Dataset excerpts:
------------------------------------------------

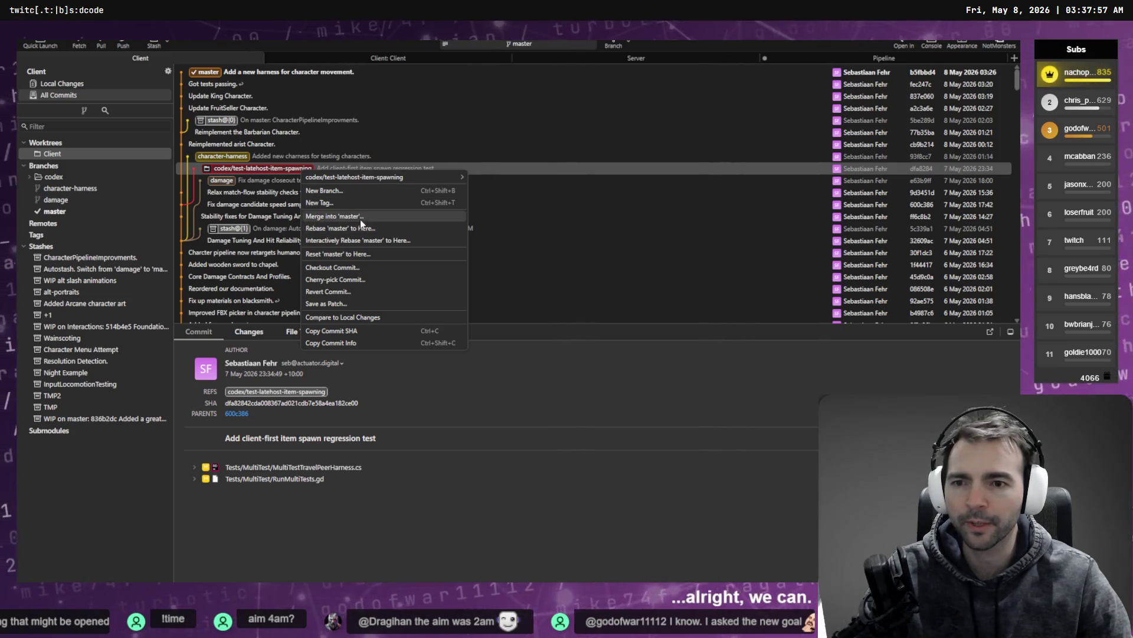
left_click(357, 282)
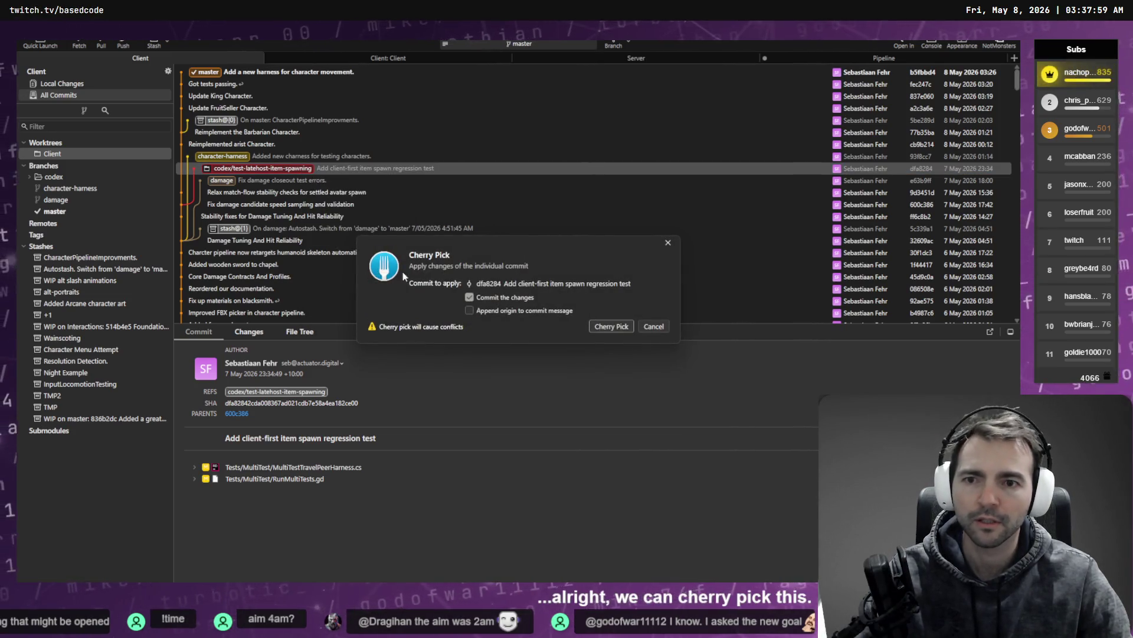
left_click(467, 296)
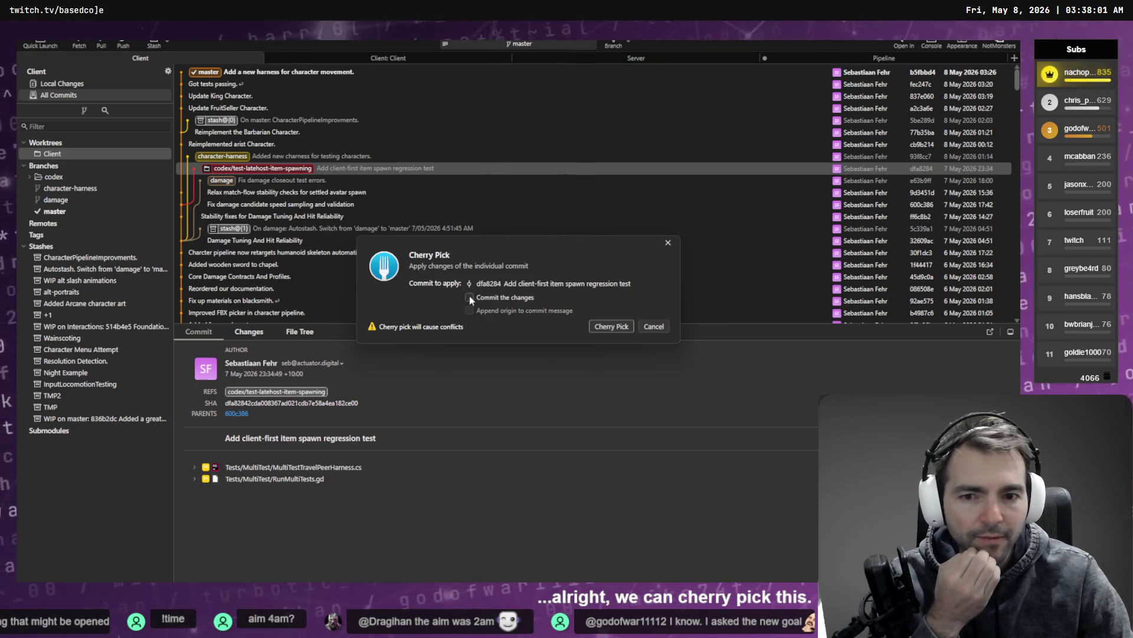
left_click(605, 326)
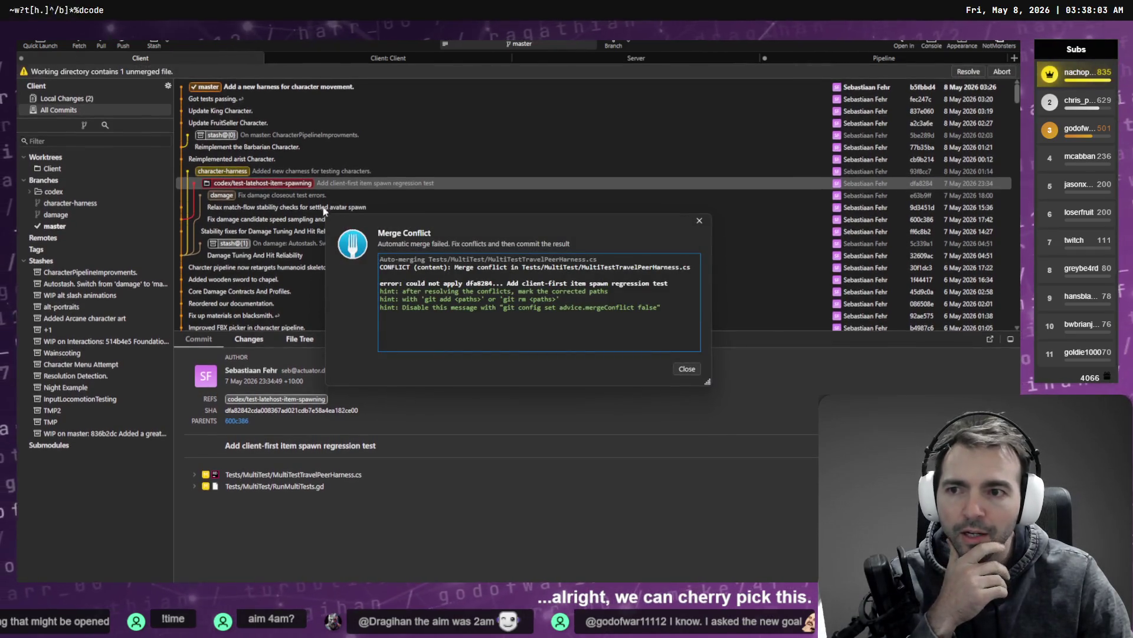
left_click(687, 369)
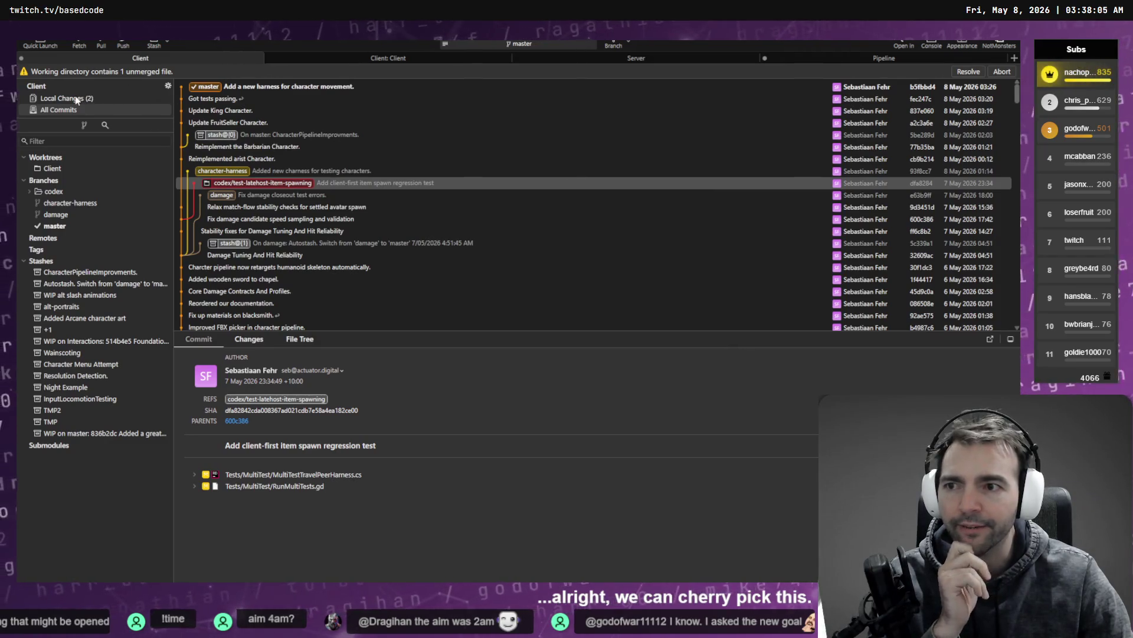
left_click(64, 98)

------------------------------------------------

What the task requires: In the data above, find the line containing "left_click(467, 296)", then output it and every later line exactly, without the pictures.

Task output:
left_click(467, 296)
left_click(605, 326)
left_click(687, 369)
left_click(64, 98)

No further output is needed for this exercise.